On the bitcoin side of things, another startup Abra makes it absurdly simple to pay with bitcoin on a mobile device. Abra uses a secure hot wallet (account with active funds) to pay for things, or to take bitcoin and move it to any bank account. Their no-fee system makes it an attractive way to pay with bitcoin and manage funds in and out of digital currency and traditional currency accounts.

Big Bank, Big Bet

For all the flak they caught for looking like unwitting ‘rubes’ during the ’08 financial crisis (as shown in the 2015 film The Big Short), JP Morgan is surprisingly at the forefront of blockchain investment, promising a whopping $9-billion in blockchain and other innovative financial technologies in the coming years.

JP Morgan would first like to change the way they buy and sell loans. At the moment, buying and selling loans is a cumbersome process that involves a lot of gut-check choices and multiple levels of human approval.
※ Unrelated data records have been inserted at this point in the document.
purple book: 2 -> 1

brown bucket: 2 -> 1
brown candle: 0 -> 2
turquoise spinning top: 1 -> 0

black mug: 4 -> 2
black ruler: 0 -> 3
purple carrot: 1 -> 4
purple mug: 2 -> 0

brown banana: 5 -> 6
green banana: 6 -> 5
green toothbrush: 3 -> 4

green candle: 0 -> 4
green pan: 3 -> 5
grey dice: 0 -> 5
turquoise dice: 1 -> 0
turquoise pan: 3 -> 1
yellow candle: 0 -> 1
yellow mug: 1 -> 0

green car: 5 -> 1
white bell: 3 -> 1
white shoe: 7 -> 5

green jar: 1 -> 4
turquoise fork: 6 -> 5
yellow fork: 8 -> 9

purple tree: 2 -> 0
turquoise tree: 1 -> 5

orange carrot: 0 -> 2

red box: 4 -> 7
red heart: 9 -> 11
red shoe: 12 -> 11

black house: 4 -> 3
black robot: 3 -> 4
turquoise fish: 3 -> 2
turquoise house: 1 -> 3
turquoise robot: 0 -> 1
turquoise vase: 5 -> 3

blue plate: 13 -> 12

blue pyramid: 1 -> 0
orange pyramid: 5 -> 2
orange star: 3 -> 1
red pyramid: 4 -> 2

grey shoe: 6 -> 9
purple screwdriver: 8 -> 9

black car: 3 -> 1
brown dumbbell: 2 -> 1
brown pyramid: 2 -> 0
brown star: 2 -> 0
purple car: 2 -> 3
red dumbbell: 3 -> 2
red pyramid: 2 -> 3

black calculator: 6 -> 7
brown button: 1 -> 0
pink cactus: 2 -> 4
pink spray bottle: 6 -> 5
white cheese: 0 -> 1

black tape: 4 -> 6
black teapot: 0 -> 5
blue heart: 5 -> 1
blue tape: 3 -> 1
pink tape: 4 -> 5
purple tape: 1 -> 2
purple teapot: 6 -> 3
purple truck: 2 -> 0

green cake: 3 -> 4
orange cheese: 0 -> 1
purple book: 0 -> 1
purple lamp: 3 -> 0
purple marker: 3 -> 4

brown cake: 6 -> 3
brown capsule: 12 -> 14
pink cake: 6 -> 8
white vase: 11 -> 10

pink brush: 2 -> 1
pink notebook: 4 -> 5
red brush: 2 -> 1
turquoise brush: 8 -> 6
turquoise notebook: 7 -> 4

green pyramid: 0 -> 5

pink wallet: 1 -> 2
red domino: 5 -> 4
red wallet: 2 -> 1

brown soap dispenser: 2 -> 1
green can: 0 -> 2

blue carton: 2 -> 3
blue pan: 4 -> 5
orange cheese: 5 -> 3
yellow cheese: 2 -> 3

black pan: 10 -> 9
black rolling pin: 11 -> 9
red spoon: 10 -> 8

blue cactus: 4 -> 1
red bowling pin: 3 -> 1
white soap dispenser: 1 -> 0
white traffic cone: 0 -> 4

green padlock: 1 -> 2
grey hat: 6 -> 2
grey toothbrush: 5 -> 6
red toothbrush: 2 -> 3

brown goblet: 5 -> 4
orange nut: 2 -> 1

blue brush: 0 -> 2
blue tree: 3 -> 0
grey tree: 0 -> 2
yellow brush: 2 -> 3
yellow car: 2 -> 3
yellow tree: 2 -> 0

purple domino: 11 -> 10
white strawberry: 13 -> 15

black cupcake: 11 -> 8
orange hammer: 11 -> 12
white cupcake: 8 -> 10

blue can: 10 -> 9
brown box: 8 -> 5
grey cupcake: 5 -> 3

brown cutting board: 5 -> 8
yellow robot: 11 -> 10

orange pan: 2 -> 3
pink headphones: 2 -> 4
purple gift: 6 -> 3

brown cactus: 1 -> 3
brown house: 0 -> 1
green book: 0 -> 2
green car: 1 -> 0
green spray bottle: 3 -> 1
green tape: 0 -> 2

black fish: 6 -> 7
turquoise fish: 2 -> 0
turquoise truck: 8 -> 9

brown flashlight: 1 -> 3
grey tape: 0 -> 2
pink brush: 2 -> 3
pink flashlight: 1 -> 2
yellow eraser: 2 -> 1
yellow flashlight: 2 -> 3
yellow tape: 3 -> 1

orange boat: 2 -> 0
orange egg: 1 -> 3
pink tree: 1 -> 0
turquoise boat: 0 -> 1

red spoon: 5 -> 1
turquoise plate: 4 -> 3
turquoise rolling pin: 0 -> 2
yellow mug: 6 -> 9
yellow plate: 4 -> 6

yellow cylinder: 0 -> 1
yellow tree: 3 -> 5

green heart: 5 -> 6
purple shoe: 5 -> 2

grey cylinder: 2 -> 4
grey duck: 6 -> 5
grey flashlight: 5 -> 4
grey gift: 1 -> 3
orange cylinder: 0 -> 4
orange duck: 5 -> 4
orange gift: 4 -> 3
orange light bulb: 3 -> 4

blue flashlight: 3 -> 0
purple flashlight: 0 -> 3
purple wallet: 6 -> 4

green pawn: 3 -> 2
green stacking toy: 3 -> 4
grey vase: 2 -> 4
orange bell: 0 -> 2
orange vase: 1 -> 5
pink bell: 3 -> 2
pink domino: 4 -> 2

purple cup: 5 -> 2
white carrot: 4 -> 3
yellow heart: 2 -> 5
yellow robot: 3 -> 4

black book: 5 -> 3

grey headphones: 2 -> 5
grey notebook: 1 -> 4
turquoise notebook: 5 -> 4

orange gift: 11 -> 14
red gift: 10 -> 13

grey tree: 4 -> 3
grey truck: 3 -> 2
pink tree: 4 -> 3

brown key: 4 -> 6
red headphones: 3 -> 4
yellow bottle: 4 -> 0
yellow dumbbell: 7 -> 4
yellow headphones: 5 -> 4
By putting this process on a trusted ledger like the blockchain, banks like JP Morgan could not only save themselves a huge amount of money, but they could change an entire practice. They’re betting on the latter by investing in Digital Asset, a company focused on changing how financial firms do business.

Another key investment for JP Morgan is the Open Ledger Project, a Linux-funded venture tasked with creating a set of industry standards for global banks to follow. It’s clear that even at the highest executive level, the company is serious about making a difference. Daniel Pinto, JP Morgan’s head of investment banking said recently: “Blockchain will be big in everything related to settlement, and not just loans. While it is still early days, the technology looks very good”, a statement that sounds like music to the ears of those who believe that blockchain technology could change the world.